Supplied entries:
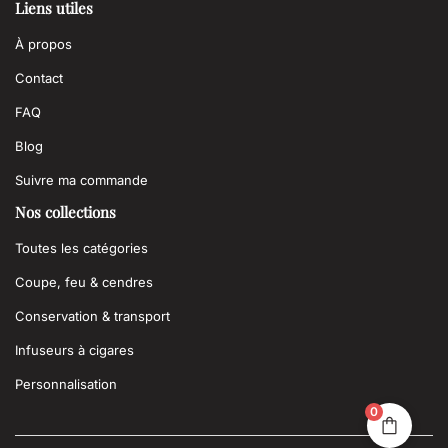
Liens utiles
À propos
Contact
FAQ
Blog
Suivre ma commande
Nos collections
Toutes les catégories
Coupe, feu & cendres
Conservation & transport
Infuseurs à cigares
Personnalisation
0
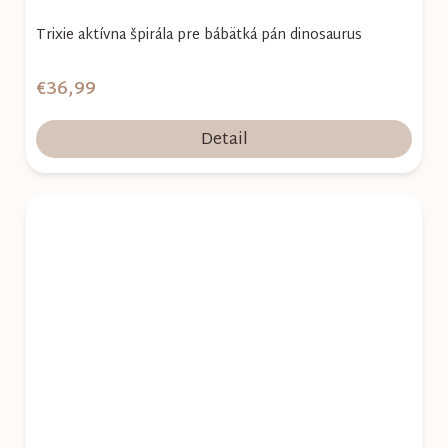
Trixie aktívna špirála pre bábätká pán dinosaurus
€36,99
Detail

The task: Please, without any pictures, print each entry exactly.

Exercise solution:
Liens utiles
À propos
Contact
FAQ
Blog
Suivre ma commande
Nos collections
Toutes les catégories
Coupe, feu & cendres
Conservation & transport
Infuseurs à cigares
Personnalisation
0
Trixie aktívna špirála pre bábätká pán dinosaurus
€36,99
Detail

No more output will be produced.